Notably missing from arguments in favor of legal escapes, moreover, is an appropriate recognition that escapes, no matter how nonviolent, are freighted with serious inherent risks and costs. First, necessary efforts to recapture the escapee place significant financial burdens on the taxpayer. And even though advocates like the Urban Institute contend that the public needn’t “be worried about prison escapes,” courts throughout the United States have appropriately noted that escapees by their very nature operate under “supercharged emotions.” They pose a significant threat to those assigned to recapture them, as well as to the public more generally.
Additionally, the reformers’ appeal to human nature makes for a particularly treacherous slippery slope. If one accepts the “natural instincts made me do it” argument in escape cases, why not also apply it when, say, a parent harms the suspected abuser of her child? Or the person who steals to feed his family? Can one plausibly distinguish between those basic human instincts and the desire to avoid punishment by escaping prison following a lawful conviction for, say, child sexual abuse or homicide?
In the final analysis, our entire system of justice is premised on an expectation that we will conform our conduct to the law’s requirements even when doing so is not easy.
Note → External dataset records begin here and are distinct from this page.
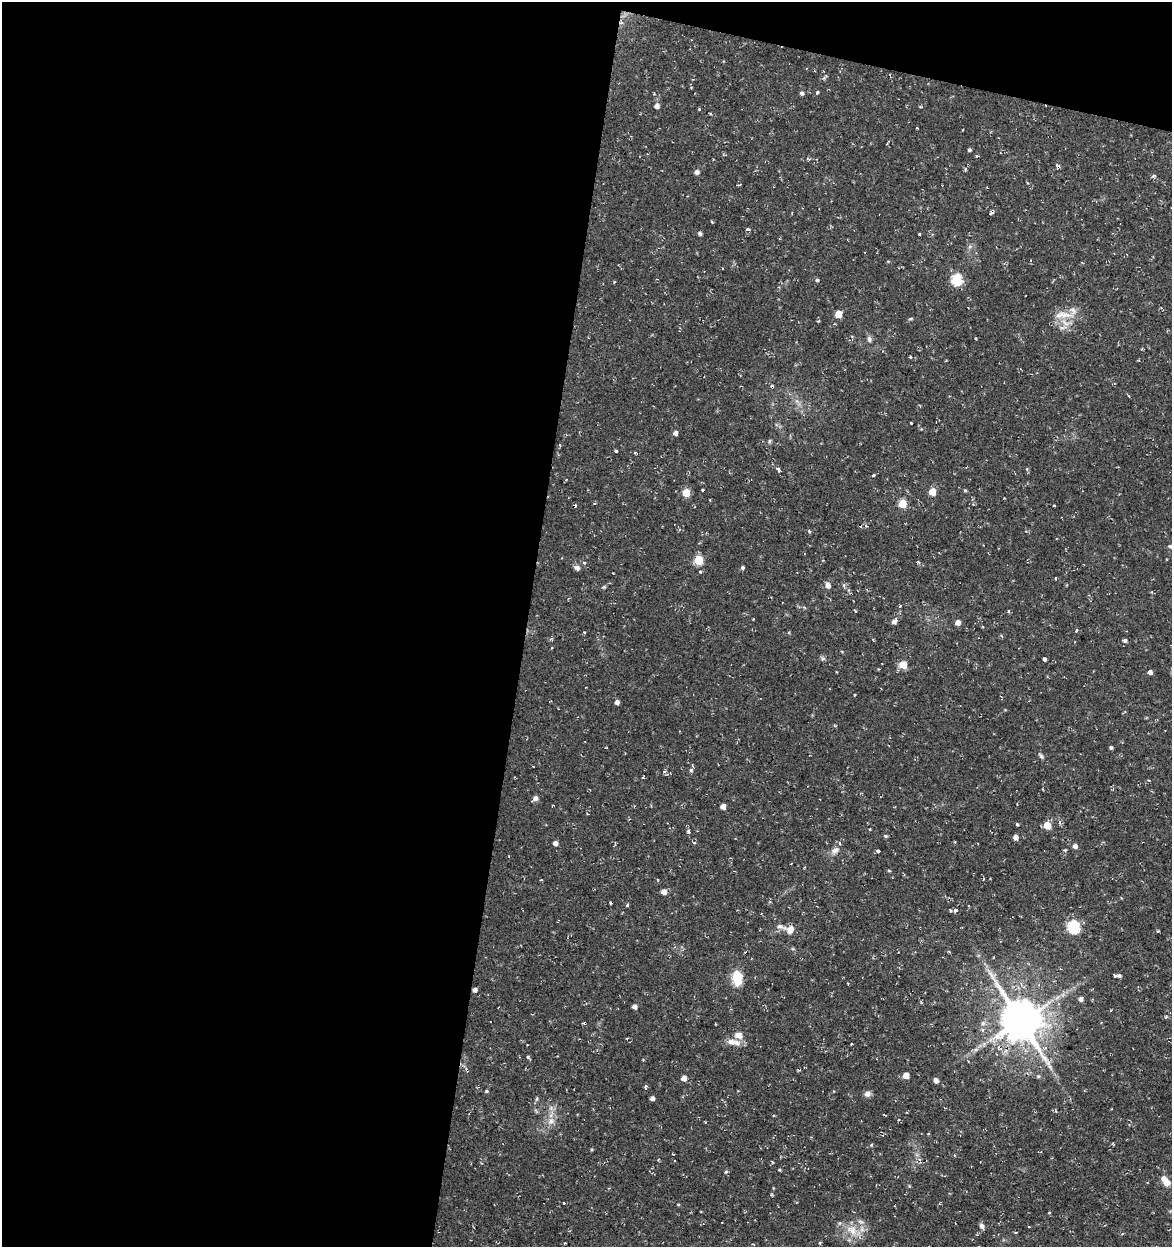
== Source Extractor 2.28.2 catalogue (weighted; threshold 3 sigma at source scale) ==
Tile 1 of 4 x 4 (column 1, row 1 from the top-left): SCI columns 283-1452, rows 3735-4979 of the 5185 x 4991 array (HDU 1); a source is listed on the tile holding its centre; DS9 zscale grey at full resolution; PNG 1174 x 1249 px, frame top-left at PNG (2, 2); no overlay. Shown black and unused: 48% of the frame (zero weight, under 2 of 3 exposures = <1% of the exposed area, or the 3 px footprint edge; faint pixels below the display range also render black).
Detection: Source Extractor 2.28.2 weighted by HDU 2 'WHT'; one run over the whole footprint, this tile lists its part. Background 0.0282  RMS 0.0038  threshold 0.0172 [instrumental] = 3 sigma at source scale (4.5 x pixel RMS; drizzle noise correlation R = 1.50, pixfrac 1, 0.0396/0.0396 arcsec/px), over >= 5 px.
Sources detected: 150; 8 cosmic-ray / hot-pixel residue — not listed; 4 inside a brighter listed object's ellipse — not listed separately; the other 138 listed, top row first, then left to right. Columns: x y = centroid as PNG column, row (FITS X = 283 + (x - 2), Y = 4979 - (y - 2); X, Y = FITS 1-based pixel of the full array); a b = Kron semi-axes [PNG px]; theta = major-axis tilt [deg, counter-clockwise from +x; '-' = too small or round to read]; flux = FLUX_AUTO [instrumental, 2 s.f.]
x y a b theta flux
825 77 7 3 44 0.6
691 88 4 3 - 0.36
817 92 4 3 - 2.4
802 93 5 5 - 0.85
657 106 5 5 - 1.7
699 109 3 3 - 0.4
710 114 3 3 - 0.4
969 150 4 3 - 0.69
977 156 4 3 - 0.58
808 159 7 3 -13 0.47
1057 167 4 3 - 2.5
965 169 7 3 82 0.53
697 172 5 5 - 1.6
1153 176 5 5 - 0.59
748 230 3 3 - 3.5
700 233 5 5 - 0.73
919 234 3 3 - 0.93
970 247 7 4 1 0.76
818 280 4 3 - 0.59
957 280 6 6 - 31
614 282 4 3 - 0.34
838 314 5 5 - 6.2
1063 314 25 9 -8 5.2
910 319 6 3 4 0.46
1062 327 12 4 4 1.4
869 339 9 6 -79 1.1
976 339 3 2 - 0.36
910 357 4 2 - 0.32
911 423 3 3 - 0.59
675 433 4 4 - 1.6
770 441 6 4 89 0.56
616 451 4 3 - 0.42
635 453 5 3 - 0.46
778 469 6 4 -39 0.76
1027 469 5 5 - 0.46
873 475 4 3 - 0.44
932 492 5 5 - 7.5
686 493 5 5 - 9.8
1004 498 3 2 - 0.34
710 500 3 2 - 0.26
902 504 5 5 - 11
1054 506 3 3 - 1.2
866 526 4 4 - 0.74
809 531 5 3 - 0.44
1170 546 5 4 - 0.75
699 560 5 5 - 15
584 563 5 3 - 0.48
743 567 5 4 - 0.65
577 568 8 6 -33 1.2
700 572 4 2 - 0.37
1055 578 4 2 - 0.29
828 585 7 5 -68 2
604 587 6 4 44 0.51
899 606 3 3 - 0.51
855 611 3 3 - 0.41
1008 611 5 3 - 0.38
894 621 5 5 - 1.7
958 623 5 5 - 2.2
1076 630 4 3 - 0.46
584 632 4 2 - 0.27
1125 640 5 4 - 0.79
842 652 5 3 - 0.29
823 658 6 4 19 0.66
1044 659 3 3 - 6.1
903 665 5 5 - 9.1
1150 672 4 4 - 1.6
854 695 3 2 - 0.33
617 702 4 4 - 1.6
1111 747 4 3 - 0.67
1041 756 10 4 -52 0.82
533 766 2 2 - 0.34
691 770 5 5 - 0.83
664 771 4 4 - 0.64
643 778 5 3 - 0.36
535 798 6 5 - 1.8
723 807 5 5 - 2.2
1017 824 4 3 - 0.62
1047 825 5 5 - 7.9
688 831 4 3 - 0.8
886 836 6 5 - 0.47
1015 837 5 4 - 2.3
555 843 5 4 - 1.7
694 843 4 3 - 0.6
1075 846 5 4 - 1.7
835 850 13 8 30 2.2
1065 850 4 4 - 0.44
878 851 4 3 - 2
889 871 5 3 - 0.35
664 892 5 5 - 2
627 905 3 3 - 2.7
969 906 2 2 - 0.31
951 910 4 3 - 0.55
956 910 3 3 - 2.3
1074 927 6 6 - 48
790 929 14 11 -4 3.2
949 952 5 3 - 0.36
1119 976 5 4 - 0.78
737 978 18 11 -84 7.7
848 983 3 2 - 0.25
475 990 5 4 - 1.4
1081 999 5 5 - 1.5
634 1007 4 4 - 1.6
1110 1010 3 2 - 0.37
1166 1017 4 3 - 0.54
1020 1021 14 11 -56 1400
585 1023 3 3 - 1.3
983 1023 8 7 - 1.6
715 1024 3 2 - 0.28
738 1035 10 8 -16 2.6
734 1042 20 7 -11 3.3
975 1050 6 4 18 0.8
527 1057 4 3 - 0.44
643 1060 4 3 - 0.27
467 1070 5 4 - 0.91
799 1070 6 3 18 0.47
906 1076 5 4 - 4.8
1038 1076 6 5 - 0.65
684 1078 5 4 - 2.6
936 1080 5 4 - 2
645 1086 4 3 - 0.64
486 1091 4 3 - 0.45
867 1094 9 7 21 1.5
652 1098 4 4 - 1.4
537 1099 6 4 88 0.56
536 1111 8 3 -58 0.53
551 1121 11 8 54 2.7
673 1154 3 2 - 0.27
779 1170 4 3 - 0.42
726 1171 6 3 21 0.42
1165 1181 16 8 -53 3.2
564 1203 3 2 - 0.29
678 1204 4 3 - 0.33
982 1226 6 5 - 1.5
1029 1227 3 2 - 0.3
852 1230 21 12 -43 6.2
1016 1232 4 2 - 0.34
565 1243 3 2 - 0.37
819 1243 5 3 - 0.47
Overlapping masked pixels (flux is a lower limit): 4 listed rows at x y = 1057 167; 475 990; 585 1023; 467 1070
Whether viewed from a public policy, penology, or moral theory perspective, one searches in vain for a sound reason justifying giving escaped prisoners a pass while expecting restraint and self-control from the rest of us.
There is nothing wrong with taking a more empathetic approach to crime, questioning aspects of the United States’ sentencing approach and carceral system, and recognizing that human nature can sometimes cause even the best-intentioned among us to make bad, sometimes criminal, decisions.
Nevertheless, it is folly for a well-run, democratic system of justice to permit a hardened lawbreaker like Cavalcante’s desire for freedom to trump the justice system’s need to ensure that convicts serve their lawfully imposed sentences and the public is protected. In a society governed by the rule of law, giving prosecutors the discretion to file criminal charges when warranted following escapes of all kinds deters would-be escapees and in so doing helps safeguard important communal, economic, and institutional interests.